Reproduce the data that follows character for character, but omit its pictures.

--- Data for processing ---

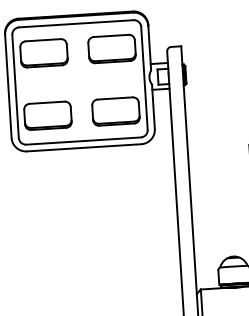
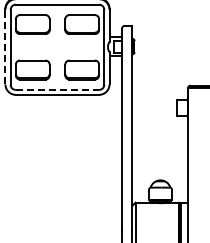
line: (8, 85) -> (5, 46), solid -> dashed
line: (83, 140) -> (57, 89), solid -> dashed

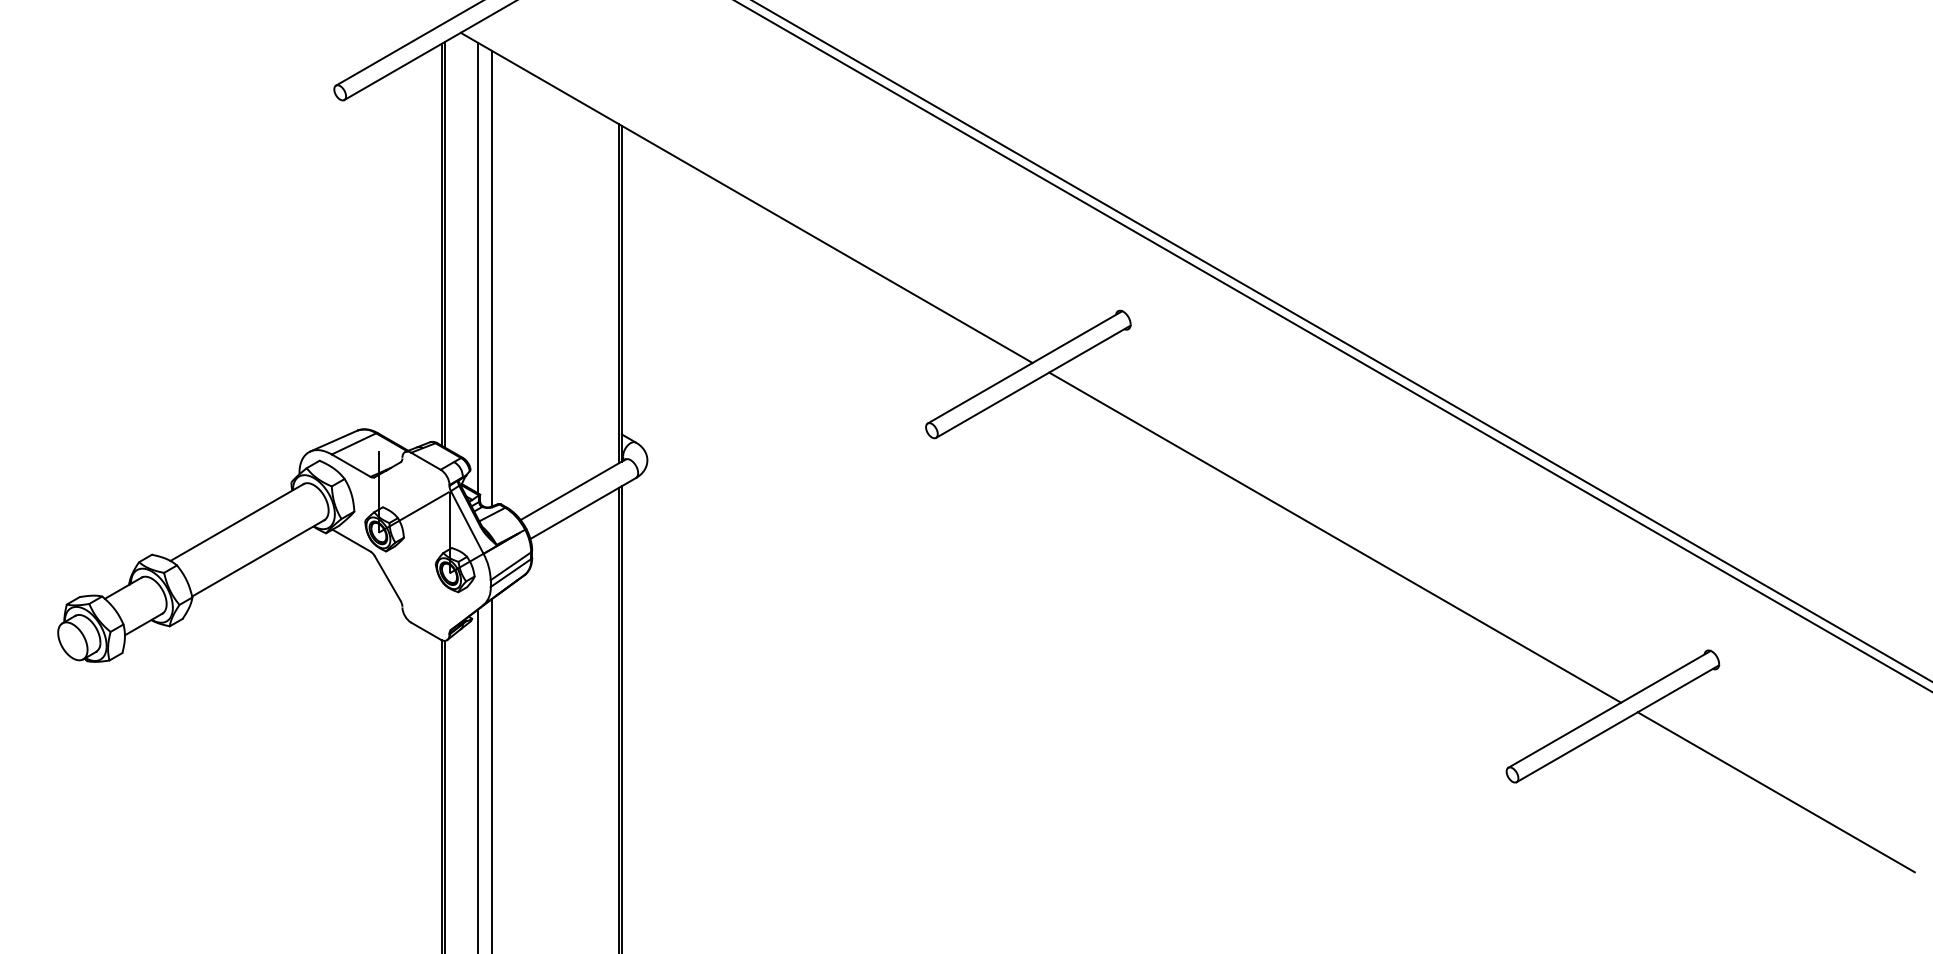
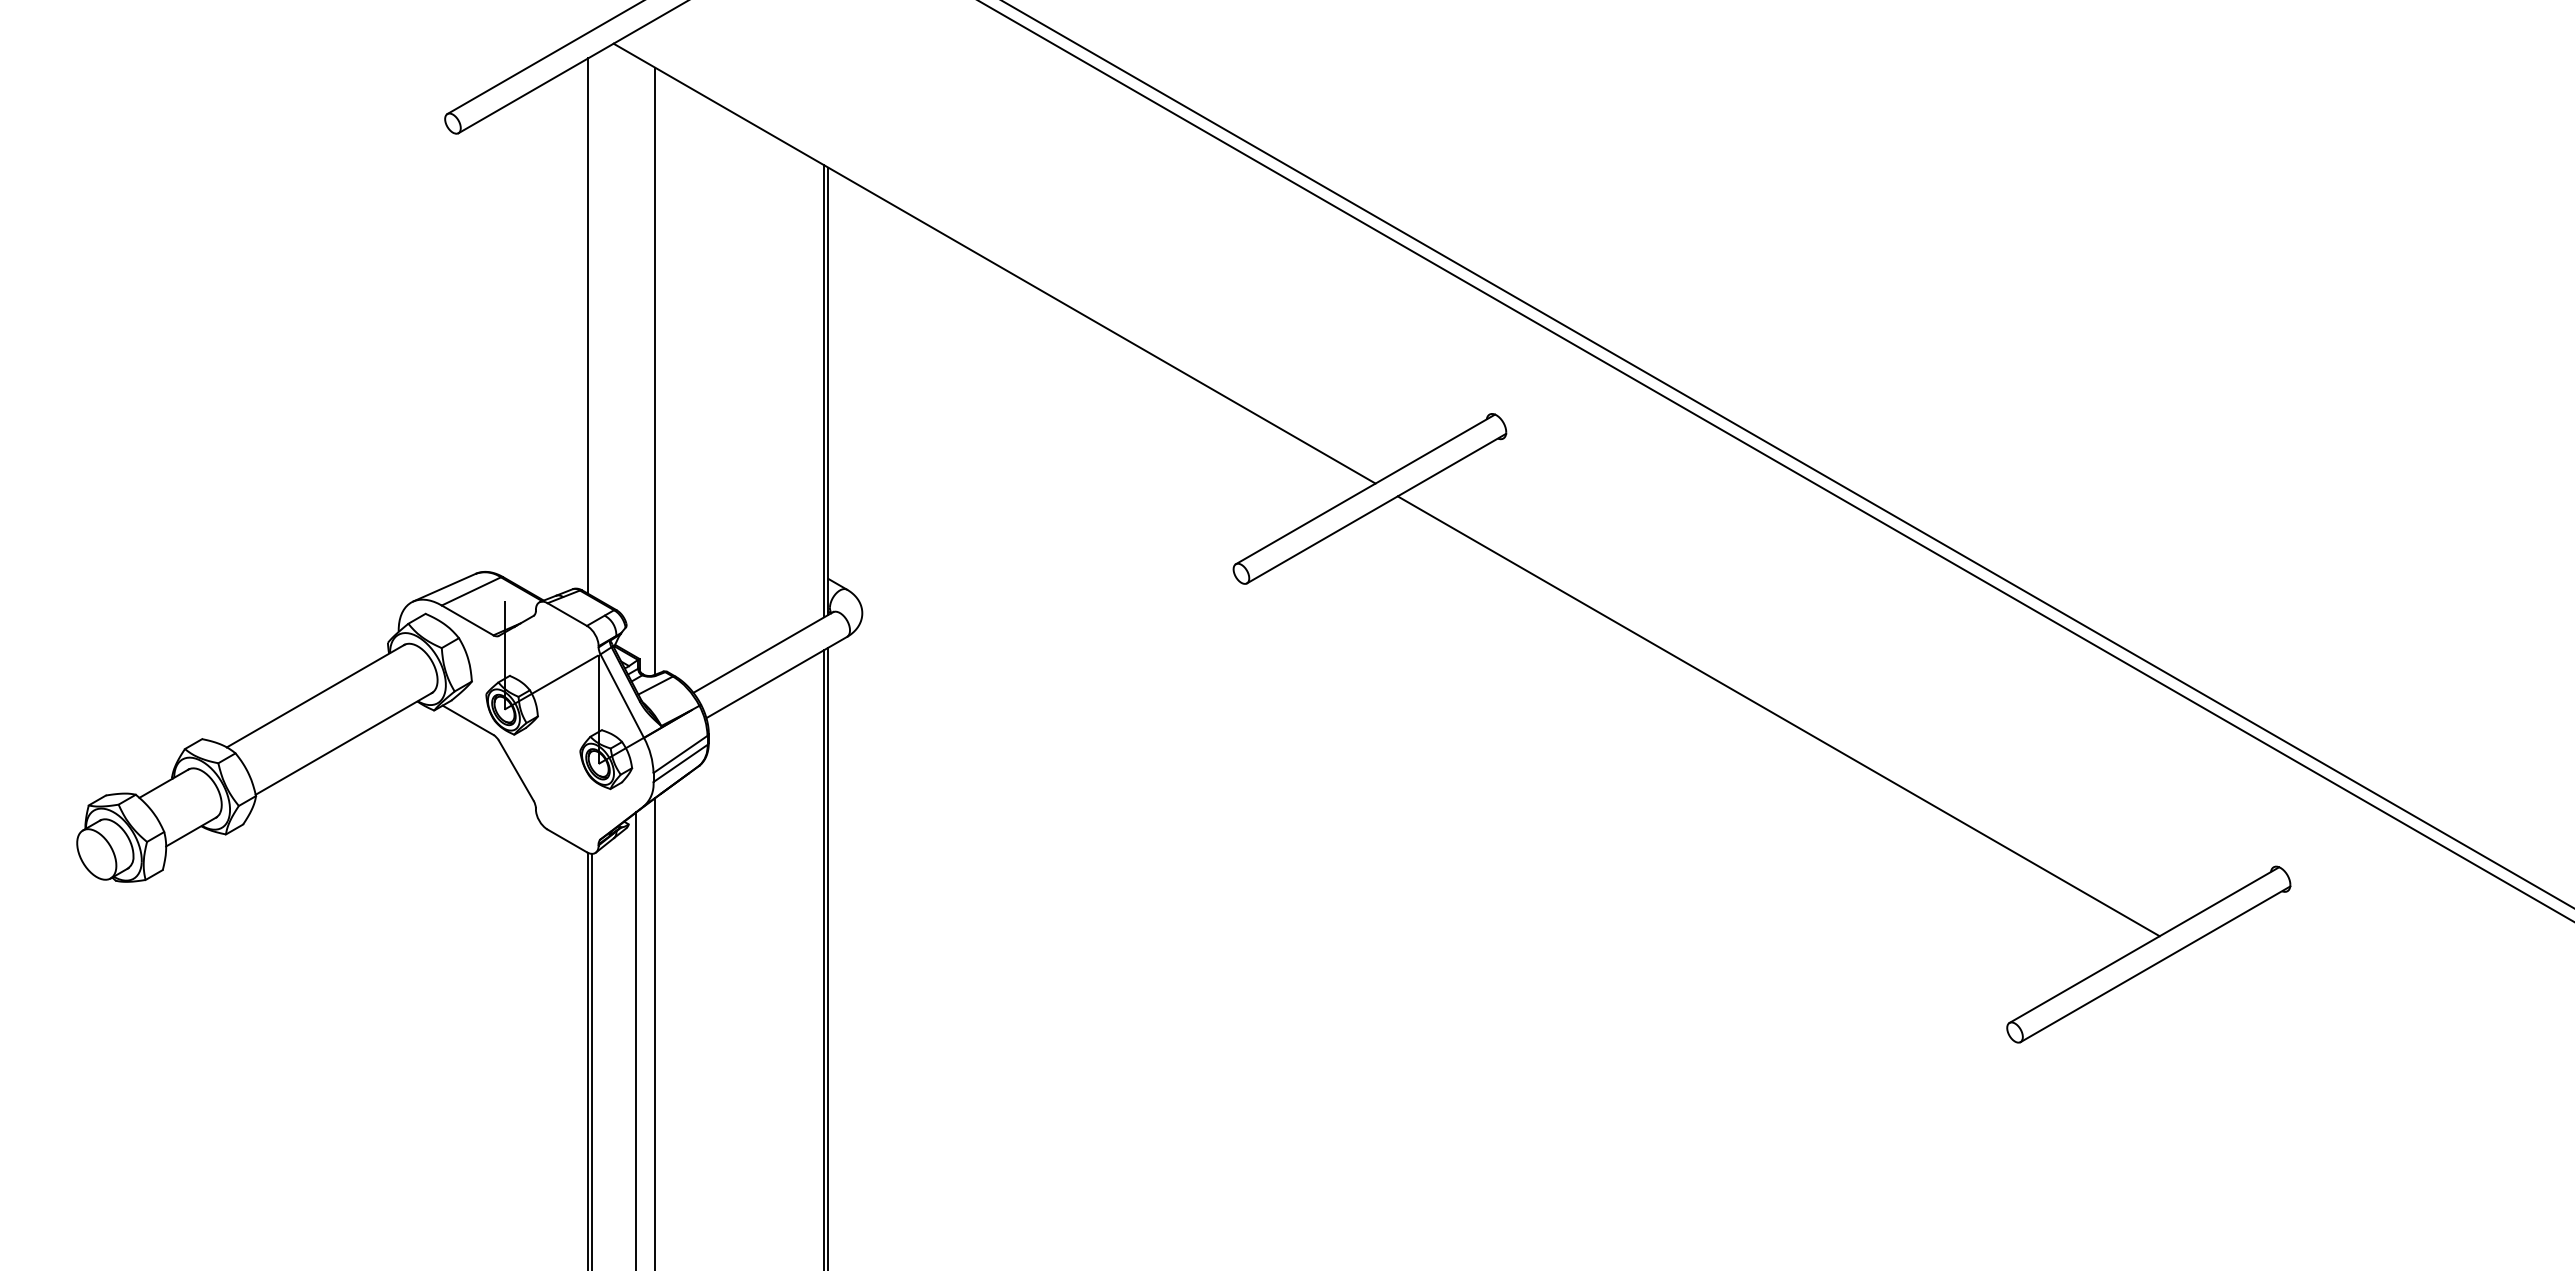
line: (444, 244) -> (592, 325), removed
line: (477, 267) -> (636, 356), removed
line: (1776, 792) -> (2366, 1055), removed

---

> Exercise answer
line: (8, 85) -> (5, 46), solid -> dashed
line: (83, 140) -> (57, 89), solid -> dashed

line: (444, 244) -> (592, 325), removed
line: (477, 267) -> (636, 356), removed
line: (1776, 792) -> (2366, 1055), removed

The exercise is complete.